[Stored data entries]
=== Begin Enclosure ===

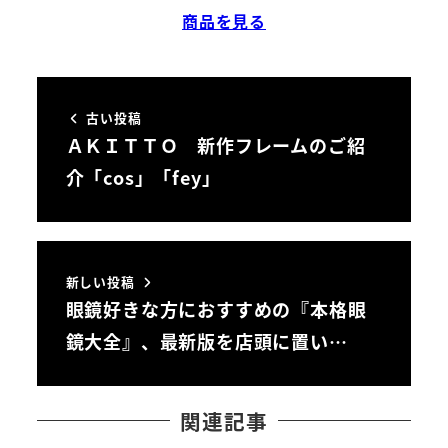
商品を見る
古い投稿
ＡＫＩＴＴＯ 新作フレームのご紹
介「cos」「fey」
新しい投稿
眼鏡好きな方におすすめの『本格眼
鏡大全』、最新版を店頭に置い…
関連記事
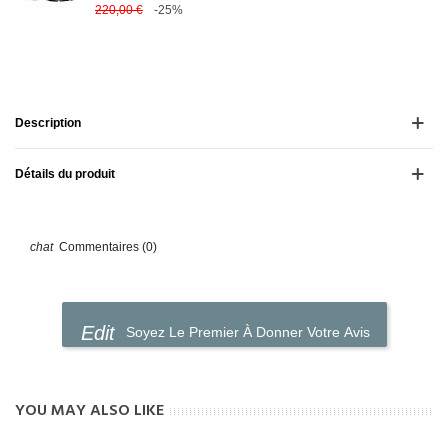
220,00 €
-25%
Description
Détails du produit
Commentaires (0)
Soyez Le Premier À Donner Votre Avis
YOU MAY ALSO LIKE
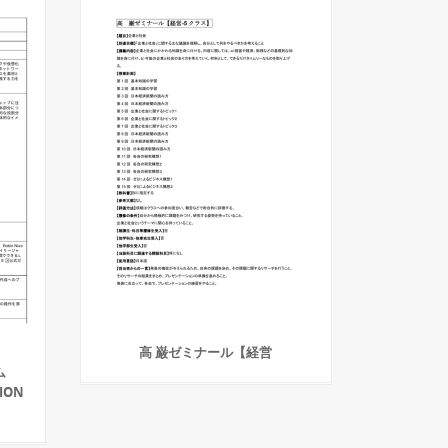
高 巌ゼミナール【経営
ム
ION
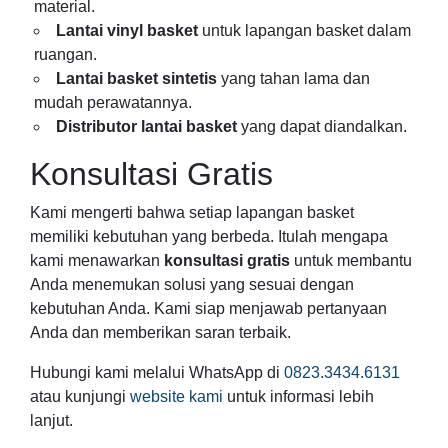
material.
Lantai vinyl basket
untuk lapangan basket dalam
ruangan.
Lantai basket sintetis
yang tahan lama dan
mudah perawatannya.
Distributor lantai basket
yang dapat diandalkan.
Konsultasi Gratis
Kami mengerti bahwa setiap lapangan basket
memiliki kebutuhan yang berbeda. Itulah mengapa
kami menawarkan
konsultasi gratis
untuk membantu
Anda menemukan solusi yang sesuai dengan
kebutuhan Anda. Kami siap menjawab pertanyaan
Anda dan memberikan saran terbaik.
Hubungi kami melalui WhatsApp di
0823.3434.6131
atau kunjungi
website kami
untuk informasi lebih
lanjut.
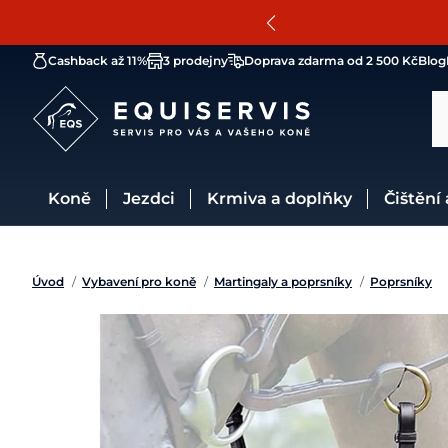
Cashback až 11%
3 prodejny
Doprava zdarma od 2 500 Kč
Blog
Koně
Jezdci
Krmiva a doplňky
Čištění
Úvod
/
Vybavení pro koně
/
Martingaly a poprsníky
/
Poprsníky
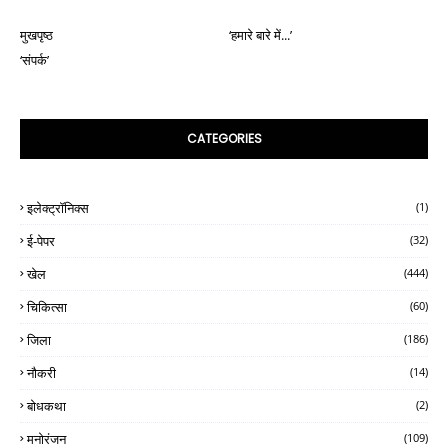
मुखपृष्ठ
‘हमारे बारे में...’
‘संपर्क’
CATEGORIES
इलेक्ट्रॉनिक्स
(1)
ई-पेपर
(32)
खेल
(444)
चिकित्सा
(60)
जिला
(186)
नौकरी
(14)
बोधकथा
(2)
मनोरंजन
(109)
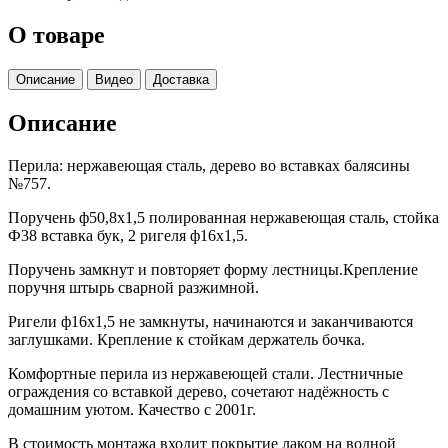
О товаре
Описание
Видео
Доставка
Описание
Перила: нержавеющая сталь, дерево во вставках балясины
№757.
Поручень ф50,8х1,5 полированная нержавеющая сталь, стойка
Ф38 вставка бук, 2 ригеля ф16х1,5.
Поручень замкнут и повторяет форму лестницы.Крепление
поручня штырь сварной разжимной.
Ригели ф16х1,5 не замкнуты, начинаются и заканчиваются
заглушками. Крепление к стойкам держатель бочка.
Комфортные перила из нержавеющей стали. Лестничные
ограждения со вставкой дерево, сочетают надёжность с
домашним уютом. Качество с 2001г.
В стоимость монтажа входит покрытие лаком на водной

=== End Enclosure ===

Scan the lines above for the word "Поручень" and copy every one where it occurs.

Поручень ф50,8х1,5 полированная нержавеющая сталь, стойка
Поручень замкнут и повторяет форму лестницы.Крепление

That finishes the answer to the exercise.